Scalable Metadata Handling
In big data, even the metadata itself can be “big data”. Delta Lake treats metadata just like data, leveraging Spark’s distributed processing power to handle all its metadata. As a result, Delta Lake can handle petabyte-scale tables with billions of partitions and files at ease.
Time Travel (data versioning)
Delta Lake provides snapshots of data enabling developers to access and revert to earlier versions of data for audits, rollbacks or to reproduce experiments.
Open Format
All data in Delta Lake is stored in Apache Parquet format enabling Delta Lake to leverage the efficient compression and encoding schemes that are native to Parquet.
Unified Batch and Streaming Source and Sink
A table in Delta Lake is both a batch table, as well as a streaming source and sink. Streaming data ingest, batch historic backfill, and interactive queries all just work out of the box.
Schema Enforcement
Delta Lake provides the ability to specify your schema and enforce it. This helps ensure that the data types are correct and required columns are present, preventing bad data from causing data corruption.
Schema Evolution
Delta Lake enables you to make changes to a table schema that can be applied automatically, without the need to update the table schema using DDL.
Audit History
Delta Lake transaction log records details about every change made to data providing a full audit trail of the changes.
Updates and Deletes
Delta Lake supports Scala/Java/Python APIs to merge, update and delete datasets. This allows you to easily comply with GDPR and CCPA and simplifies use cases like change data capture.
100% Compatible with Apache Spark API
Developers can use Delta Lake with their existing data pipelines with minimal change as it is fully compatible with Spark, the commonly used big data processing engine.

To begin with Delta Lake

Delta come’s up as a jar file which is been hosted on the maven repository.
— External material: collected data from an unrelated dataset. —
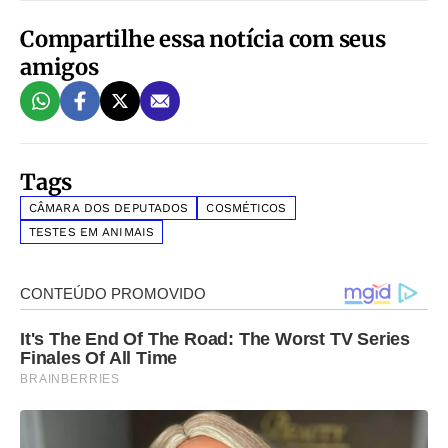
Compartilhe essa notícia com seus
amigos
Tags
CÂMARA DOS DEPUTADOS
COSMÉTICOS
TESTES EM ANIMAIS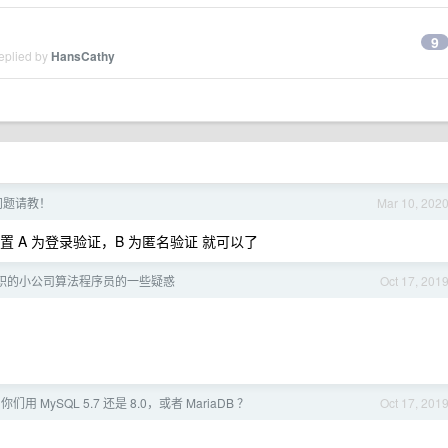
9
eplied by
HansCathy
相关问题请教！
Mar 10, 202
置 A 为登录验证，B 为匿名验证 就可以了
职的小公司算法程序员的一些疑惑
Oct 17, 201
 MySQL 5.7 还是 8.0，或者 MariaDB ？
Oct 17, 201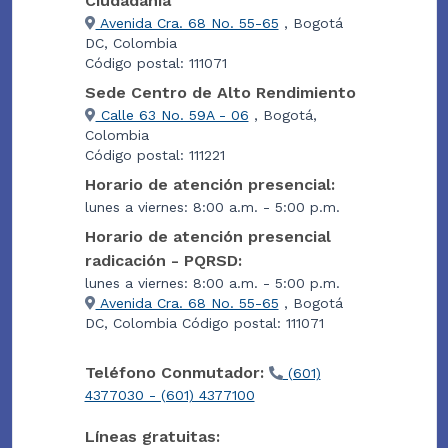
Ciudadanía
Avenida Cra. 68 No. 55-65
, Bogotá
DC, Colombia
Código postal: 111071
Sede Centro de Alto Rendimiento
Calle 63 No. 59A - 06
, Bogotá,
Colombia
Código postal: 111221
Horario de atención presencial:
lunes a viernes: 8:00 a.m. - 5:00 p.m.
Horario de atención presencial
radicación - PQRSD:
lunes a viernes: 8:00 a.m. - 5:00 p.m.
Avenida Cra. 68 No. 55-65
, Bogotá
DC, Colombia Código postal: 111071
Teléfono Conmutador:
(601)
4377030 - (601) 4377100
Líneas gratuitas:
bin/pyspark –packages io.delta:delta-core_2.12:05:0
bin/spark-shell –packages io.delta:delta-core_2.12:05:0
bin/spark-submit –packages io.delta:delta-core_2.12:05:0

To convert an existing spark application to delta format. The following changes must be made.

Details of metadata in Delta Lake

Delta lake stores the metadata of data in a __delta_log folder.For each new transaction a new commit file will be created under the log folder and after every 10 commits the file compaction runs in the background and a new compaction commit file will be checkpointed to the disk which will be referred during latest transactions.

Reading the Delta Lake data.

Some of ways by which we can read the delta data are listed below.

Spark API
Presto
AWS Athena
Hive

Disadvantage

Features which are not supported by Delta Lake of now are listed below.

There are not pre-built connectors available.
Directly we can’t read the data from any BI tools we have to build our own connectors.
To read the data from Hive. We must use the connector and we should create a hive external table first in hive metastore. Using the connector, we can read the data, but we can’t write the data. As we should read the metadata first, so the read/write operations are slower.

Conclusion

Delta lake addresses the problems/challenges of the data lakes to simplify how you build your data lakes. As it is an open source project developer can get some hands-on and can also develop the new connectors.